Complete the following:
A. According to the HMGA1 excerpt, which gene was among those significantly downregulated after HMGA1 was knocked down?
B. Transcribe the HMGA1 excerpt word for word, everything from "To investigate the" down to "(Fig. 3D and E).".

Extract provided Start Marker

To investigate the mechanism by which HMGA1 accelerates LUAD proliferation, a transcriptomic analysis was conducted following the knockdown of HMGA1 (Fig. 3A and B). Notably, DDAH1 emerged as one of the significantly downregulated genes in response to HMGA1 depletion, in contrast to traditional cell cycle regulators. It implied that HMGA1 might facilitate its pro-proliferative effects, at least in part, by influencing DDAH1 expression. These observations were further validated by qPCR and Western blot (Fig. 3C, Figure S3A). Moreover, the knockdown of HMGA1 in LUAD cells was associated with a decreased degradation rate of ADMA, leading to an accumulation of ADMA and a concomitant reduction in NO production (Fig. 3D and E).

Fig. 3.

Extract provided End Marker
Extracted information Start Marker

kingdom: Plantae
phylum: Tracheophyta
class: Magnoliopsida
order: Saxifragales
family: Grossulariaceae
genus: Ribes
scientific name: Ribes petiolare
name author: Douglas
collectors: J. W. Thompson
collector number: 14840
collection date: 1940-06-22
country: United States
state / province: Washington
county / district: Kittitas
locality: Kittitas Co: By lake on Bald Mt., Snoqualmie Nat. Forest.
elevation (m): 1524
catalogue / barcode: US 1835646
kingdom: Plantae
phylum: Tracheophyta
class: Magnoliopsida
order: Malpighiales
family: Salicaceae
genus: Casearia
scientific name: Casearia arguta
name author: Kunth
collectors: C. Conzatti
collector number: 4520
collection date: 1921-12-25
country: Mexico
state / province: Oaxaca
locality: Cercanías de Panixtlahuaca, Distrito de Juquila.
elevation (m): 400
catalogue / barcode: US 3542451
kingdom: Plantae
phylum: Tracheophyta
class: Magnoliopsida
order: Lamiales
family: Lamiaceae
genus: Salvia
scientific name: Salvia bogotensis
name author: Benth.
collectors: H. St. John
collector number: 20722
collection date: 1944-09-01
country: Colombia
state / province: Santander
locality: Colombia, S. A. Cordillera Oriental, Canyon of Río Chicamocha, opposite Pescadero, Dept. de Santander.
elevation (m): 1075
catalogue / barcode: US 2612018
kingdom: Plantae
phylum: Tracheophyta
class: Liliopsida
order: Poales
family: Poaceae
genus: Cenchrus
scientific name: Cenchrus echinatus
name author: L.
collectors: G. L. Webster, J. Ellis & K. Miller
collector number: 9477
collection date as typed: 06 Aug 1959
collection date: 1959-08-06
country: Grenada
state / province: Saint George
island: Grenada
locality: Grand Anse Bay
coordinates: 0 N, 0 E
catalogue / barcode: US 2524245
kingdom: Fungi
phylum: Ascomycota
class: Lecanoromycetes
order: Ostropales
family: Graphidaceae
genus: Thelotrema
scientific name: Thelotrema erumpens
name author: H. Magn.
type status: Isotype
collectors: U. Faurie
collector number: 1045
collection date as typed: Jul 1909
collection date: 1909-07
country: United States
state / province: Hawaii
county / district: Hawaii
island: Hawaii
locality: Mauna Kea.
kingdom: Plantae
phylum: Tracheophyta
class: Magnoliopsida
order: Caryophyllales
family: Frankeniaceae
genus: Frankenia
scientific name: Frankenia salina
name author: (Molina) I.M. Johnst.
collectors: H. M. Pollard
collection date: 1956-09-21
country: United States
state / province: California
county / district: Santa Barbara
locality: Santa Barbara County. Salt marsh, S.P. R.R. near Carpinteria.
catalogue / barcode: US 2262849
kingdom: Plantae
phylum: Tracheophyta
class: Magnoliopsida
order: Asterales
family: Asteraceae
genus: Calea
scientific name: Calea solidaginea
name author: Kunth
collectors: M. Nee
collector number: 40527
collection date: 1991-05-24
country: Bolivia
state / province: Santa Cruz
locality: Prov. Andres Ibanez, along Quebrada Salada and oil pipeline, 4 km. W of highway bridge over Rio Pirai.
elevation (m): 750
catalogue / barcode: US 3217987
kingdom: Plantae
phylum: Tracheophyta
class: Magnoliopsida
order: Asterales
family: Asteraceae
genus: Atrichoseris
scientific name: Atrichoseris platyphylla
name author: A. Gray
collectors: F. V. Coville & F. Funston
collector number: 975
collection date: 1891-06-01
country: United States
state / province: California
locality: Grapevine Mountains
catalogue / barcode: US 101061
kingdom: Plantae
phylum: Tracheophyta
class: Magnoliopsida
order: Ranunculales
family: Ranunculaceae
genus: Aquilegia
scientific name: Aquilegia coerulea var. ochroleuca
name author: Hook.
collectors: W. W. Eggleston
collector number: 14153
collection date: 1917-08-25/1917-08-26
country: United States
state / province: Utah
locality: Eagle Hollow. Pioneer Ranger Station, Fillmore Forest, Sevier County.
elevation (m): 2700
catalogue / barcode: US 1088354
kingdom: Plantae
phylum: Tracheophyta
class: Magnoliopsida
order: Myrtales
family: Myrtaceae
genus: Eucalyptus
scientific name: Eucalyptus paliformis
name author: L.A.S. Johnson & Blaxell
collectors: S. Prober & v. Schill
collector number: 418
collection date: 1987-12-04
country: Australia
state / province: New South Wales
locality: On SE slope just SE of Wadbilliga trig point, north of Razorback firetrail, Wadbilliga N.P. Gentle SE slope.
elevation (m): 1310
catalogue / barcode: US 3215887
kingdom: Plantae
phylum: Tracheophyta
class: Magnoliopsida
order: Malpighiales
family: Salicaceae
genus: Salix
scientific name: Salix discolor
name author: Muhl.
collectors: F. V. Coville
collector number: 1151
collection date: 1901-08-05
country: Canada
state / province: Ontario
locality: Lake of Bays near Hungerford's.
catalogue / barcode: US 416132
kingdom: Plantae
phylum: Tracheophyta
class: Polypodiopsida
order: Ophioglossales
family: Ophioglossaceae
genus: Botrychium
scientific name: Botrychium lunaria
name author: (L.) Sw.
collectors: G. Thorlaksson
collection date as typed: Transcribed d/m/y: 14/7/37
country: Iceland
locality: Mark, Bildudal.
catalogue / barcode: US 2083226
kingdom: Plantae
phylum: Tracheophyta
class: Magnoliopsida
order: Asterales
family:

Extracted information End Marker

Solutions:
A. DDAH1

B.
To investigate the mechanism by which HMGA1 accelerates LUAD proliferation, a transcriptomic analysis was conducted following the knockdown of HMGA1 (Fig. 3A and B). Notably, DDAH1 emerged as one of the significantly downregulated genes in response to HMGA1 depletion, in contrast to traditional cell cycle regulators. It implied that HMGA1 might facilitate its pro-proliferative effects, at least in part, by influencing DDAH1 expression. These observations were further validated by qPCR and Western blot (Fig. 3C, Figure S3A). Moreover, the knockdown of HMGA1 in LUAD cells was associated with a decreased degradation rate of ADMA, leading to an accumulation of ADMA and a concomitant reduction in NO production (Fig. 3D and E).